__WHAT THE TASK ASKS__:
Print the data once more, exactly as supplied.

(Source data)
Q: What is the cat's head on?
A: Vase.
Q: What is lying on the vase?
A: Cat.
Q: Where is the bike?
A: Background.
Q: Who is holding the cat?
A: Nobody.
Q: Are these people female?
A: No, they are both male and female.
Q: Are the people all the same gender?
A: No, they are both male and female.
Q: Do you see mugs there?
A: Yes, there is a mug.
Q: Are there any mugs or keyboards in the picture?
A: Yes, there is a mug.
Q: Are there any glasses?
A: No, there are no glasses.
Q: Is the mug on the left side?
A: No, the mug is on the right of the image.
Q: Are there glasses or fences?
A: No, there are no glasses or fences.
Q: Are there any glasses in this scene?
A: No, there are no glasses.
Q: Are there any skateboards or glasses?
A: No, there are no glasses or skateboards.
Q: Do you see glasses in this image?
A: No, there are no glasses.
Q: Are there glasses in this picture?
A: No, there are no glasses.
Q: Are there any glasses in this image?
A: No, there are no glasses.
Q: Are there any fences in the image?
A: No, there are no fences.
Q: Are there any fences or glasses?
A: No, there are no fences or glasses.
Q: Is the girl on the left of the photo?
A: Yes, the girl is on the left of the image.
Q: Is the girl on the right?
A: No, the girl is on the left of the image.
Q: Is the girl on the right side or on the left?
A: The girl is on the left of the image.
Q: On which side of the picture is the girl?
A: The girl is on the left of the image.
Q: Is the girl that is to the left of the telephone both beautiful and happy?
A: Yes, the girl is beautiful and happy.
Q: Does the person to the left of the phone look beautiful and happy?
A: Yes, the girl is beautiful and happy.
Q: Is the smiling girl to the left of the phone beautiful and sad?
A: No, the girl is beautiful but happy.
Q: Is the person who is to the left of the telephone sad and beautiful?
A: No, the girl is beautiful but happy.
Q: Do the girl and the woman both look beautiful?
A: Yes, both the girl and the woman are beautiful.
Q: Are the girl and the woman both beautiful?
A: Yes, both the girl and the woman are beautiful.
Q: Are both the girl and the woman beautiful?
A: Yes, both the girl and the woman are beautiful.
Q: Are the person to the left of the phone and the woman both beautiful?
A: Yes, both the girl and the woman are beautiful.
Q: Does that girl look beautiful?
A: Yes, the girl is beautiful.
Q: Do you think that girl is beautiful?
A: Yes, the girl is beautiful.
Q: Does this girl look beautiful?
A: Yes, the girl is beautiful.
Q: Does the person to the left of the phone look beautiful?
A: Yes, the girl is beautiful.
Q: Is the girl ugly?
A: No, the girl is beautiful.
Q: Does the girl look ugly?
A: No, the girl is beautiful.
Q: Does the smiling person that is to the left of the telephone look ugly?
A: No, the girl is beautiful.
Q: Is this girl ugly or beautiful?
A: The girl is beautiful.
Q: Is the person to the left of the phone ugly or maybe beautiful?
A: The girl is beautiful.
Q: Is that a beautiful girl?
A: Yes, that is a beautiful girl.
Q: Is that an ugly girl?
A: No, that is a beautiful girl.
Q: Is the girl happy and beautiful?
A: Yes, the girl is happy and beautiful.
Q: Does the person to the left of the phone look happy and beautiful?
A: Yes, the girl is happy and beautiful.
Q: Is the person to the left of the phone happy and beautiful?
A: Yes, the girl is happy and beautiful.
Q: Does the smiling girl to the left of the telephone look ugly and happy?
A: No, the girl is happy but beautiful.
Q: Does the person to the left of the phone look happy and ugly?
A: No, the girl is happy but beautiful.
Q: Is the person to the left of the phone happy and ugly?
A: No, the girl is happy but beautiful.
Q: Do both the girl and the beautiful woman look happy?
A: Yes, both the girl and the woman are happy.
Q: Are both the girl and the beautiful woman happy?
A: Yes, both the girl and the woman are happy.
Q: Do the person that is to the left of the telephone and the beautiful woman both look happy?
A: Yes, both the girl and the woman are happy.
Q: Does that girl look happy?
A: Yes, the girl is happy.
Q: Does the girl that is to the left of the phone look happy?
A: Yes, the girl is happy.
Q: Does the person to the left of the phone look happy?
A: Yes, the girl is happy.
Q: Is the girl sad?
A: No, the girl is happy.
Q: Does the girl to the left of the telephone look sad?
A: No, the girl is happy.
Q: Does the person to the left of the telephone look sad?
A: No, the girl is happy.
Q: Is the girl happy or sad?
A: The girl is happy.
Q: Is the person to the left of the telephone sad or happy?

__ANSWER SECTION__:
Q: What is the cat's head on?
A: Vase.
Q: What is lying on the vase?
A: Cat.
Q: Where is the bike?
A: Background.
Q: Who is holding the cat?
A: Nobody.
Q: Are these people female?
A: No, they are both male and female.
Q: Are the people all the same gender?
A: No, they are both male and female.
Q: Do you see mugs there?
A: Yes, there is a mug.
Q: Are there any mugs or keyboards in the picture?
A: Yes, there is a mug.
Q: Are there any glasses?
A: No, there are no glasses.
Q: Is the mug on the left side?
A: No, the mug is on the right of the image.
Q: Are there glasses or fences?
A: No, there are no glasses or fences.
Q: Are there any glasses in this scene?
A: No, there are no glasses.
Q: Are there any skateboards or glasses?
A: No, there are no glasses or skateboards.
Q: Do you see glasses in this image?
A: No, there are no glasses.
Q: Are there glasses in this picture?
A: No, there are no glasses.
Q: Are there any glasses in this image?
A: No, there are no glasses.
Q: Are there any fences in the image?
A: No, there are no fences.
Q: Are there any fences or glasses?
A: No, there are no fences or glasses.
Q: Is the girl on the left of the photo?
A: Yes, the girl is on the left of the image.
Q: Is the girl on the right?
A: No, the girl is on the left of the image.
Q: Is the girl on the right side or on the left?
A: The girl is on the left of the image.
Q: On which side of the picture is the girl?
A: The girl is on the left of the image.
Q: Is the girl that is to the left of the telephone both beautiful and happy?
A: Yes, the girl is beautiful and happy.
Q: Does the person to the left of the phone look beautiful and happy?
A: Yes, the girl is beautiful and happy.
Q: Is the smiling girl to the left of the phone beautiful and sad?
A: No, the girl is beautiful but happy.
Q: Is the person who is to the left of the telephone sad and beautiful?
A: No, the girl is beautiful but happy.
Q: Do the girl and the woman both look beautiful?
A: Yes, both the girl and the woman are beautiful.
Q: Are the girl and the woman both beautiful?
A: Yes, both the girl and the woman are beautiful.
Q: Are both the girl and the woman beautiful?
A: Yes, both the girl and the woman are beautiful.
Q: Are the person to the left of the phone and the woman both beautiful?
A: Yes, both the girl and the woman are beautiful.
Q: Does that girl look beautiful?
A: Yes, the girl is beautiful.
Q: Do you think that girl is beautiful?
A: Yes, the girl is beautiful.
Q: Does this girl look beautiful?
A: Yes, the girl is beautiful.
Q: Does the person to the left of the phone look beautiful?
A: Yes, the girl is beautiful.
Q: Is the girl ugly?
A: No, the girl is beautiful.
Q: Does the girl look ugly?
A: No, the girl is beautiful.
Q: Does the smiling person that is to the left of the telephone look ugly?
A: No, the girl is beautiful.
Q: Is this girl ugly or beautiful?
A: The girl is beautiful.
Q: Is the person to the left of the phone ugly or maybe beautiful?
A: The girl is beautiful.
Q: Is that a beautiful girl?
A: Yes, that is a beautiful girl.
Q: Is that an ugly girl?
A: No, that is a beautiful girl.
Q: Is the girl happy and beautiful?
A: Yes, the girl is happy and beautiful.
Q: Does the person to the left of the phone look happy and beautiful?
A: Yes, the girl is happy and beautiful.
Q: Is the person to the left of the phone happy and beautiful?
A: Yes, the girl is happy and beautiful.
Q: Does the smiling girl to the left of the telephone look ugly and happy?
A: No, the girl is happy but beautiful.
Q: Does the person to the left of the phone look happy and ugly?
A: No, the girl is happy but beautiful.
Q: Is the person to the left of the phone happy and ugly?
A: No, the girl is happy but beautiful.
Q: Do both the girl and the beautiful woman look happy?
A: Yes, both the girl and the woman are happy.
Q: Are both the girl and the beautiful woman happy?
A: Yes, both the girl and the woman are happy.
Q: Do the person that is to the left of the telephone and the beautiful woman both look happy?
A: Yes, both the girl and the woman are happy.
Q: Does that girl look happy?
A: Yes, the girl is happy.
Q: Does the girl that is to the left of the phone look happy?
A: Yes, the girl is happy.
Q: Does the person to the left of the phone look happy?
A: Yes, the girl is happy.
Q: Is the girl sad?
A: No, the girl is happy.
Q: Does the girl to the left of the telephone look sad?
A: No, the girl is happy.
Q: Does the person to the left of the telephone look sad?
A: No, the girl is happy.
Q: Is the girl happy or sad?
A: The girl is happy.
Q: Is the person to the left of the telephone sad or happy?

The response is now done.